▸ ОТРЫВОК ДЛЯ ЧТЕНИЯ:

Последние слова она произнесла, скорее, для представителя из дивизии. Пусть он не чувствует себя хоть сколько-нибудь ответственным за ее действия.
— Командиры эскадрилий, выделите для полетов наиболее опытные экипажи.
Дина, застегивая на ходу шлем, называла фамилии летчиков своей эскадрильи, которые должны были лететь на задание.
Спустя минуту она уже выруливала для взлета. За ней, с интервалом в две минуты, стали взлетать остальные.
В воздухе было черным-черно. Лететь приходилось вслепую, ничего не видя впереди. К счастью, мы хорошо знали район Севастополя, и даже редкие ориентиры, которые просматривались вертикально, очень нам помогали.
Мы бомбили огневые позиции на подступах к Севастополю. На земле шла интенсивная перестрелка. Часто наши войска, заслышав рокот «ПО-2», начинали стрелять по вражеским огневым точкам, указывая нам цели. Бомбы рвались на земле с оглушительным грохотом, и самолет подбрасывало взрывной волной.
Погода и в самом деле была не подходящая для полетов. Высота облачности — меньше минимальной; при которой разрешалось бомбить, если считаться с инструкциями. И при других обстоятельствах Дина, вероятно, не решилась бы так смело заявить о том, что летать можно. Но то при других…
А в условиях, когда наш полк перешел в состав Четвертого Украинского фронта, вошел в новую воздушную армию и в новую дивизию, в этих условиях нельзя было не летать. К нам снова присматривались, иногда поглядывали с недоверием.
Встречаясь с нами, летчики мужских полков, входивших в дивизию, хвастались тем, что сражались под Сталинградом: «Мы сталинградцы…», «Когда мы бомбили фашистов в городе…», «Высота? Да мы — бреющим…»
Однако после этой нелетной ночи летчики-мужчины попритихли. Встречая нас, они уже не задирали нос. И говорили другое: «Конечно, у вас же опыт какой! Вам приходилось летать и в горах, и в туманы, и над морем…»

▸ ЧТО СДЕЛАТЬ:
[1] Перепишите из отрывка о вылете под Севастополь текст между словами «Последние слова она» и «очень нам помогали.» включительно.
[2] Продолжите отрывок о вылете под Севастополь, начав сразу после его последнего предложения.

▸ ПРЕДСТАВЛЕННЫЕ ДАННЫЕ:

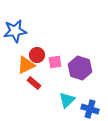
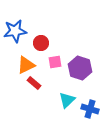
red circle: moved 4 px right, 12 px up
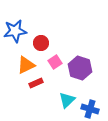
pink square: rotated 24 degrees counterclockwise
red rectangle: moved 2 px right; rotated 64 degrees counterclockwise
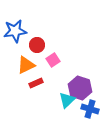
red circle: moved 4 px left, 2 px down
pink square: moved 2 px left, 2 px up
purple hexagon: moved 20 px down
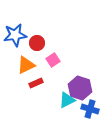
blue star: moved 4 px down
red circle: moved 2 px up
cyan triangle: rotated 18 degrees clockwise
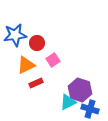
purple hexagon: moved 2 px down
cyan triangle: moved 1 px right, 2 px down
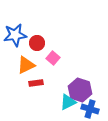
pink square: moved 2 px up; rotated 16 degrees counterclockwise
red rectangle: rotated 16 degrees clockwise
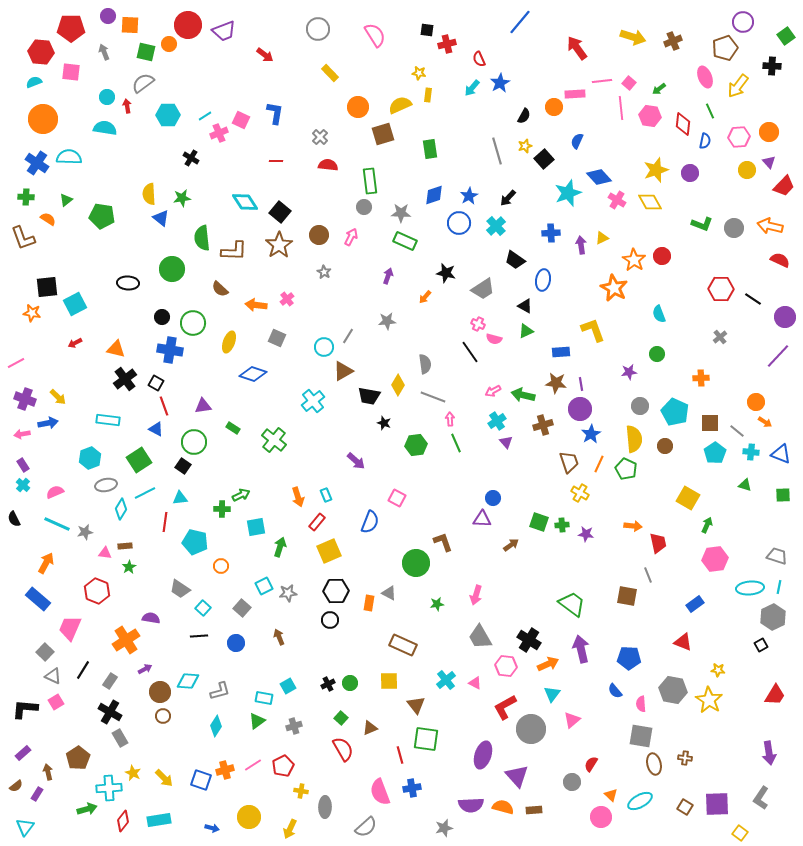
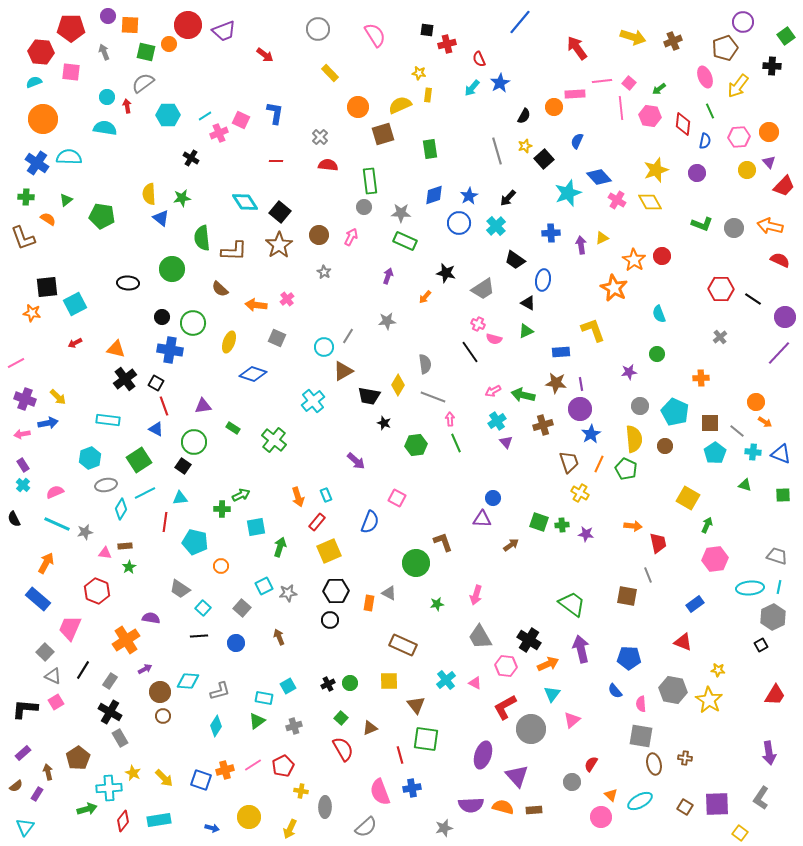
purple circle at (690, 173): moved 7 px right
black triangle at (525, 306): moved 3 px right, 3 px up
purple line at (778, 356): moved 1 px right, 3 px up
cyan cross at (751, 452): moved 2 px right
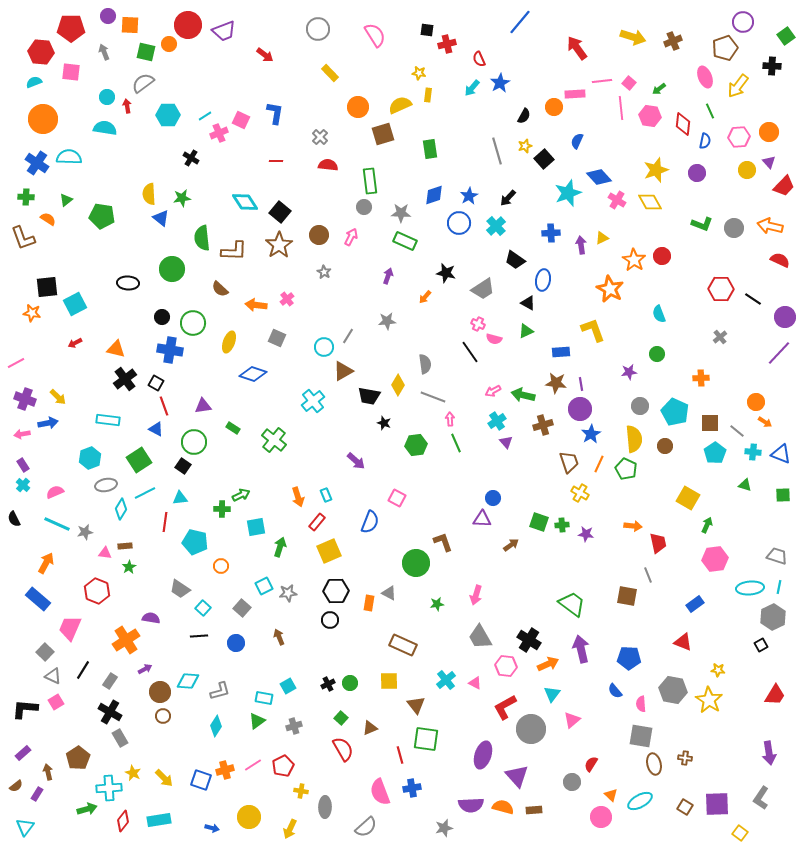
orange star at (614, 288): moved 4 px left, 1 px down
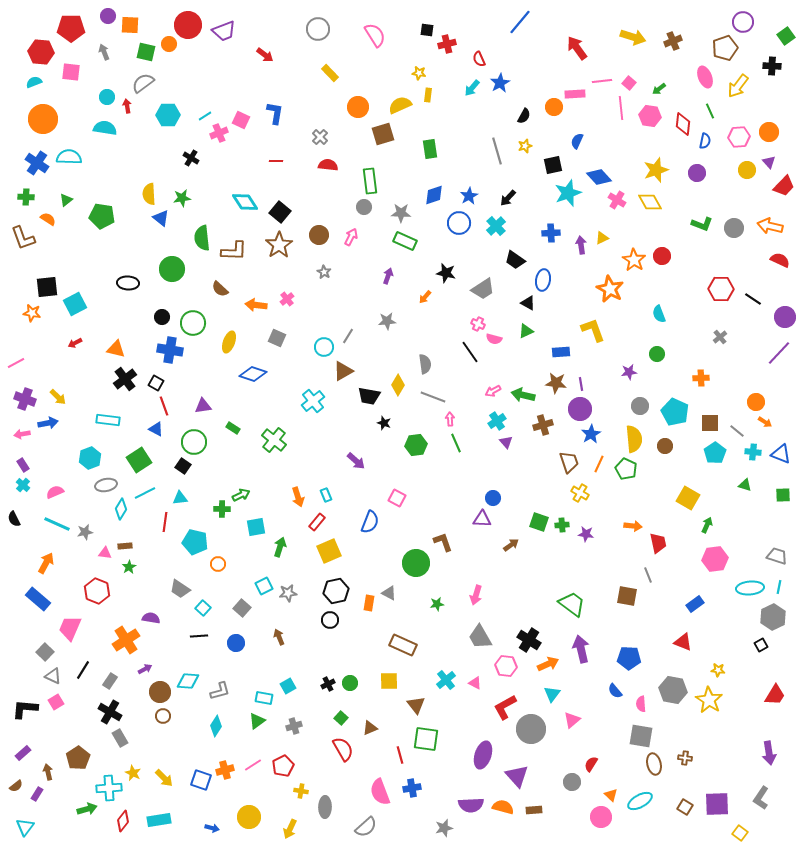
black square at (544, 159): moved 9 px right, 6 px down; rotated 30 degrees clockwise
orange circle at (221, 566): moved 3 px left, 2 px up
black hexagon at (336, 591): rotated 10 degrees counterclockwise
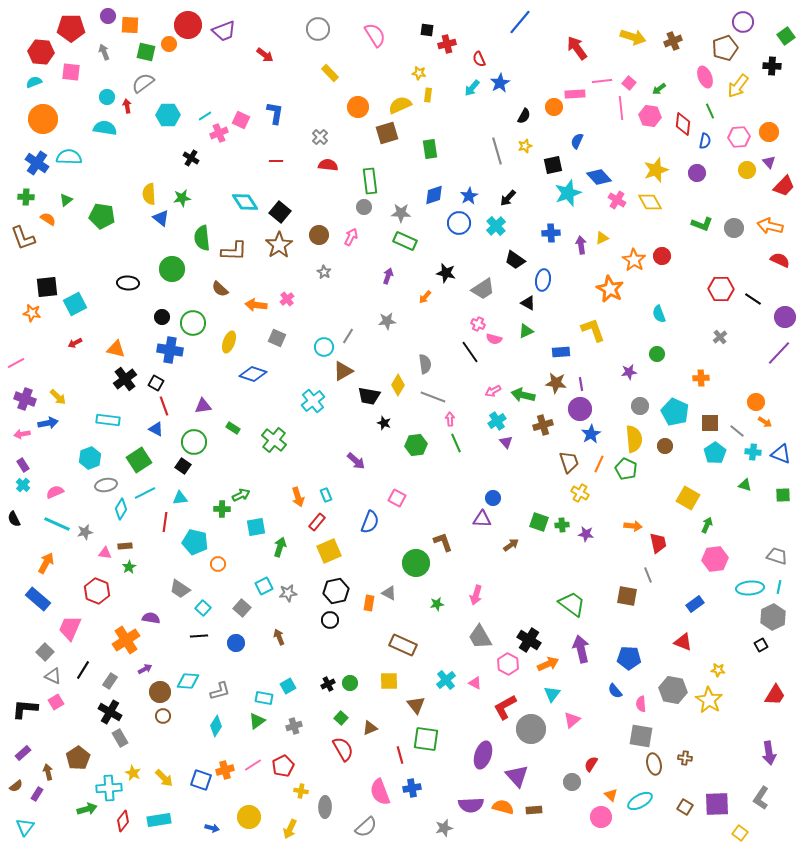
brown square at (383, 134): moved 4 px right, 1 px up
pink hexagon at (506, 666): moved 2 px right, 2 px up; rotated 20 degrees clockwise
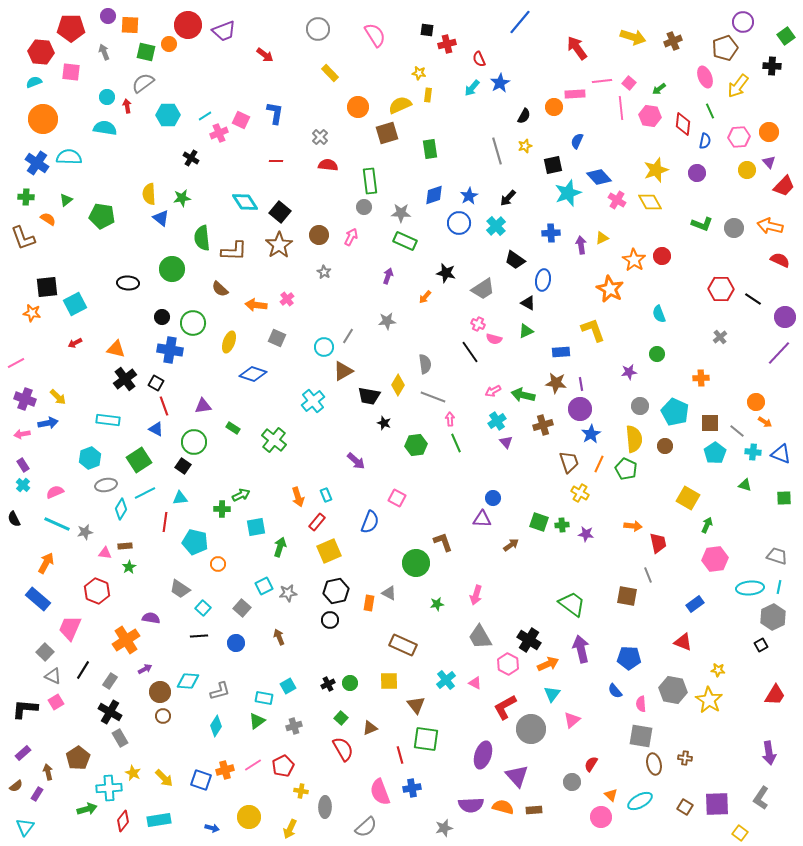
green square at (783, 495): moved 1 px right, 3 px down
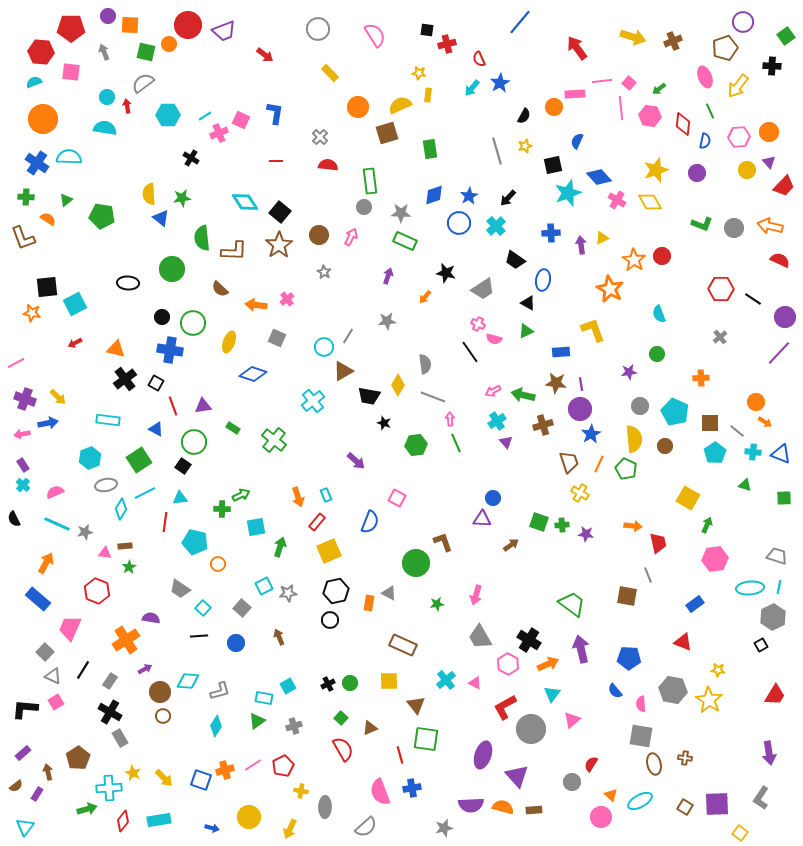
red line at (164, 406): moved 9 px right
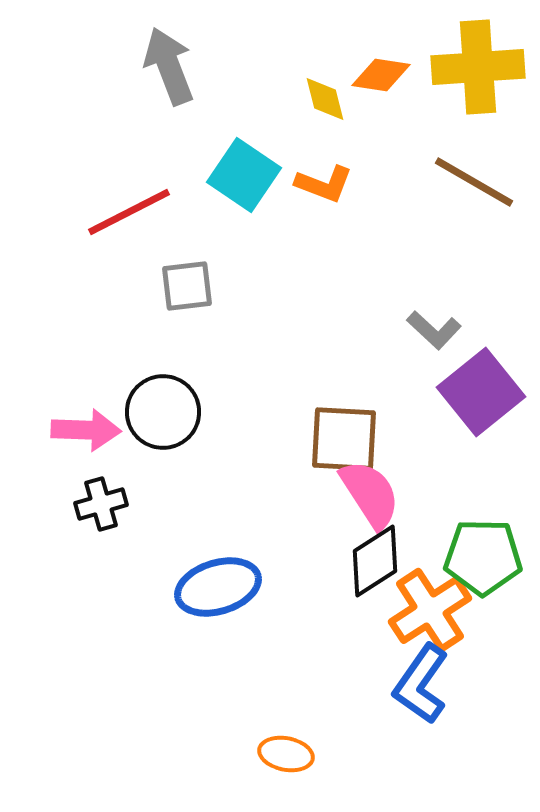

▸ ГОТОВЫЕ ОТВЕТЫ:
[1]
Последние слова она произнесла, скорее, для представителя из дивизии. Пусть он не чувствует себя хоть сколько-нибудь ответственным за ее действия.
— Командиры эскадрилий, выделите для полетов наиболее опытные экипажи.
Дина, застегивая на ходу шлем, называла фамилии летчиков своей эскадрильи, которые должны были лететь на задание.
Спустя минуту она уже выруливала для взлета. За ней, с интервалом в две минуты, стали взлетать остальные.
В воздухе было черным-черно. Лететь приходилось вслепую, ничего не видя впереди. К счастью, мы хорошо знали район Севастополя, и даже редкие ориентиры, которые просматривались вертикально, очень нам помогали.

[2]
Угнали в Германию
Просторное село раскинулось на правом, высоком, берегу Днепра. Хатки-мазанки, стройные тополя, колодцы с журавлями.
Отсюда, с крутого холма, далеко виден Днепр. Видно, как изгибается русло реки, как, сделав большую излучину, скрывается за возвышением. А по ту сторону, где берег пологий, тянутся бескрайние поля, светлеют хатками села. Простор, какой бывает только в украинских степях!
В этом селе у нас остановка. Полк перелетает из Крыма в Белоруссию, на другой фронт.
В хате, где мы с Ирой остановились, очень чисто и очень тихо. Кроме хозяйки, молчаливой женщины средних лет, — никого. Мерно тикают ходики над столом. Со стены смотрит лихой парень с усами. Рядом — еще фотография: тот же усач и гладко причесанная девушка, очень похожая на хозяйку. Это, конечно, она. Тогда ей было, наверное, лет двадцать. Между этими фотографиями, чуть пониже, третья. На ней та же девушка, только лицо покруглей, да брови над веселыми глазами поразмашистей. В уголках полных губ — еле заметная улыбка. Она? Или дочка, может быть?
Хозяйка неслышно ходит по дому, печально смотрит из-под платка, низко надвинутого на лоб. На худом лице — большие испуганные глаза. Скупо, в нескольких словах рассказывает о себе. Мужа убили на войне. Восемнадцатилетнюю дочку угнали в Германию.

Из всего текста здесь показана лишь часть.